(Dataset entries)
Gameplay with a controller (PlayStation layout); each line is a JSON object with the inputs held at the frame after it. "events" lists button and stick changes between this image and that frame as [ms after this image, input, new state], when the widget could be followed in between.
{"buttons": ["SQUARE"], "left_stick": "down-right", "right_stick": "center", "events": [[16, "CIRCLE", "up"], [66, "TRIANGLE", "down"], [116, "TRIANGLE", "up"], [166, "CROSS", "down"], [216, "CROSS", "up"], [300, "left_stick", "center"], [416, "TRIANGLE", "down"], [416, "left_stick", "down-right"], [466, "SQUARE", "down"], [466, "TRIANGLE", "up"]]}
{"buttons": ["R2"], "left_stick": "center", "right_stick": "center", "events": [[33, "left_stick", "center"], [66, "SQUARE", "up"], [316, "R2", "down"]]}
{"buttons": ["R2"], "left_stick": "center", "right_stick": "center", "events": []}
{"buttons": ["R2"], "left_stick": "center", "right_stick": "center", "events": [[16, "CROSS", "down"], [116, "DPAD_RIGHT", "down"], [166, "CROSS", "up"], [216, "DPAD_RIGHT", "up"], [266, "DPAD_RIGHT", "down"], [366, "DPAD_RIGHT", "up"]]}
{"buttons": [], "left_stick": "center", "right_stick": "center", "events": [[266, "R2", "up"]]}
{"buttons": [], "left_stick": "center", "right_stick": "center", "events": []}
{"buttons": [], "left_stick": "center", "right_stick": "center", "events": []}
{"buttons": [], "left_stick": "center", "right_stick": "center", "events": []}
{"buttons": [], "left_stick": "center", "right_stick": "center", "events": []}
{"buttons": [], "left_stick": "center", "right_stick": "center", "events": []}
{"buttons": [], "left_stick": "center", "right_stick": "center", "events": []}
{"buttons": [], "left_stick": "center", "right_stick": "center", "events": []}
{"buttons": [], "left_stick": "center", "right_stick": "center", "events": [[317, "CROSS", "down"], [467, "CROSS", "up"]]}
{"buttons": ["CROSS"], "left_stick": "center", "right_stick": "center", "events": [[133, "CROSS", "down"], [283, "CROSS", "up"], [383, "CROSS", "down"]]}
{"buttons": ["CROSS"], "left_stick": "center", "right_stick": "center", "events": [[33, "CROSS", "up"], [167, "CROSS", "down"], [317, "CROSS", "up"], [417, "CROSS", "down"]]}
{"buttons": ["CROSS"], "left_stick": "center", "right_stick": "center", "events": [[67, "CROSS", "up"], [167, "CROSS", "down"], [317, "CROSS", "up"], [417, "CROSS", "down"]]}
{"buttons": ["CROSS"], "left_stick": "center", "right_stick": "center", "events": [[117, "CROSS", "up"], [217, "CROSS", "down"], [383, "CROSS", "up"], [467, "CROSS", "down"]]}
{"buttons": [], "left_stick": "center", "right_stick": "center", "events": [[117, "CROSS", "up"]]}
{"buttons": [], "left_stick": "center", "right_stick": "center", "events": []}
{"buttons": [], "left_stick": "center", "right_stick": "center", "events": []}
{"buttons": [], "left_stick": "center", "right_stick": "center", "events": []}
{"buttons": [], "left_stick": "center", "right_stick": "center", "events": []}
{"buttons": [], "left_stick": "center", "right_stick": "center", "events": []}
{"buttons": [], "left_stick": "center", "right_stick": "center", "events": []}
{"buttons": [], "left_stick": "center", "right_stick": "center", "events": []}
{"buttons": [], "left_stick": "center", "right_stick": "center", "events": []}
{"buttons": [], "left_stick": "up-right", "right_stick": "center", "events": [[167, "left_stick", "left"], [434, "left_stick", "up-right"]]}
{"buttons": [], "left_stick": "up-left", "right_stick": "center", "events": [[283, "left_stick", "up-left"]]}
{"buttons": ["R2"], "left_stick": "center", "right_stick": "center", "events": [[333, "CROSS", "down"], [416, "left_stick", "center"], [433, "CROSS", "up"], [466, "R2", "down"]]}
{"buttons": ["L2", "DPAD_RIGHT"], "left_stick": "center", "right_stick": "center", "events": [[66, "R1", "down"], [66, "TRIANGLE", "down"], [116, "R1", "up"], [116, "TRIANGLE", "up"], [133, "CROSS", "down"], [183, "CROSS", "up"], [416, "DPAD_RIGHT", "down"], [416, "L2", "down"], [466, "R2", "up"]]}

## Directions for this task
Tally the lines in the records containing the string "TRIANGLE"; output only the tally.

## Output of the exercise
2